Thankful I'm Not a Publisher

I've been at this a while. I remember struggling through "Expansion Year", when there were no decent board game releases and all I could sell was Widow's Walk, over and over. In 2017 the paradigm shifted to 3,000 new board games in a year. From that 3,000 it was on each retailer to do their research and figure out what they could sell, then bring it in and sell the heck out of it. With 3,000 new titles over the course of the year there were a great many releases that were chaff, wasted money, very difficult to sell. That's not say they were bad games, many of them were decent games that didn't have marketing hype around them because they got lost in the piles and piles of other games on the market. We did really well in that market, seeing a substantial increase in real dollar sales of board games, and seeing the department grow as a percentage of our business. Enter 2018, where the paradigm appears to be shifting again, something I've enjoyed talking to publishers about while attending the GAMA Trade Show, CMON Expo, and this most recent trip, ACD GamesDay. I have a belief, which I will now share and you can call me crazy. If you give me a good game I can demo it in 90 seconds or so, and sell it. My demo tables tend to be covered in $50 games that offer some form of price protection. Sometimes it's a $60 game, sometimes it's a $40 game, but my favorite thing in the world to sell is a $50 game that looks good on a table, is simple enough to explain easily, and that I can demo in sell in 90 seconds. New ones don't exist right now, sadly.
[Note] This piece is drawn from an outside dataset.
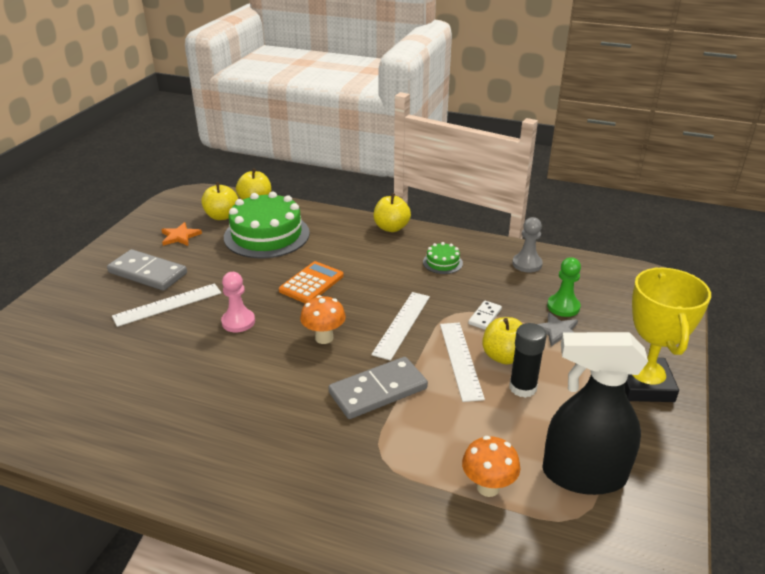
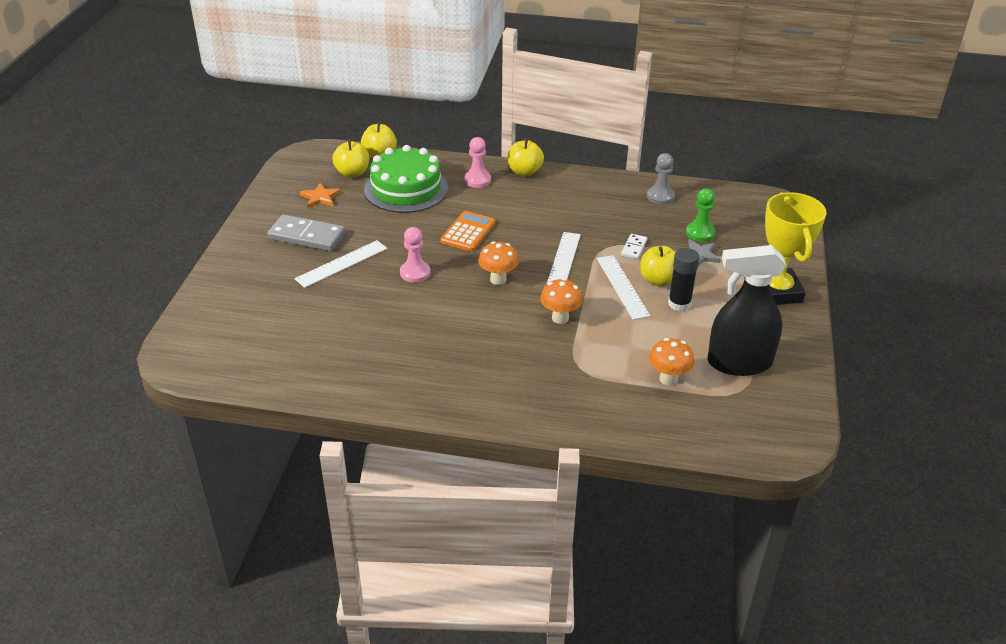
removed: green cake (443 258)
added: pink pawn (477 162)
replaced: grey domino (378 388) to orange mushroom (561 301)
Last year I rode Bunny Kingdom to the top spot in my store by units sold. It's adorable to look at, a ton of fun, and simple enough that I can demo the heck out of it and sell the heck out of it. I expected that the first quarter of 2018 would give me another $50 title I could ride like that, but it hasn't happened yet. I'm still selling Bunny Kingdom, Azul, and Sagrada. I'm still selling Scythe, Mountains of Madness, and Potion Explosion. At the same time, when it comes to new games the biggest movers for me are Wing It!, Fairy Tile, and Decrypto, three items that have on thing in common. They're not $50. It seems like every game I've put my hands on this year has been twenty bucks, twenty-five bucks, or thirty bucks. I'm happy to sell those games too if they're good games, but it's a numbers issue. Because something is cheaper doesn't mean you automatically sell more of it, we each have a finite number of customers, so the entire thing becomes about math. 50 copies of a $50 game is $2,500 in sales. If I needed 90 seconds on each demo I spent 4,500 seconds, or 75 minutes, on those sales. That means I made $33.33 in sales each minute. 50 copies of a $30 games is $1,500 in sales. If I needed 90 seconds on each demo I still spent 4,500 seconds, or 75 minutes, on those sales. That means I made $20 in sales each minute. I love selling all kinds of games, but I love doing demos and hand selling games that are $50, but the industry appears to be undergoing yet another change. Those games just aren't coming out right now, and I have a theory... That goes back to price protection. You see, it's easier to sell a $20 game with no MAP than it is a $50 or $60 game with no MAP. Seeing the $60 game for $40 (33% off) on Amazon sends retailers into attack mode against the publisher, and that difference actually matters to the consumer as well. At the same time, the $25 game for $18 or so buck doesn't move the needle as much for consumers. They'l take 'get it now' for $7, but will gleefully take 'wait two days' for $20. So, it probably just feels easier to make twenty and thirty dollar games. And to be honest, they're easier to sell as well.

It's just that with a finite number of consumers, it's easier to sell 50 copies of a $50 game and make $2,500 than it is to sell 125 copies of a $20 game and make that same money. With another year upon us that will see 3,000 new board game releases we still, as retailers, are drowning in new product and left to figure out what's any good on our own, but more and more those products aren't expensive enough to seriously move the needle. I'm really thankful I'm not a publisher in this environment. Whether your company is releasing one game or twenty games this year you have to work much harder now to catch the attention of consumers, and of retailers, who are drowning in the flood.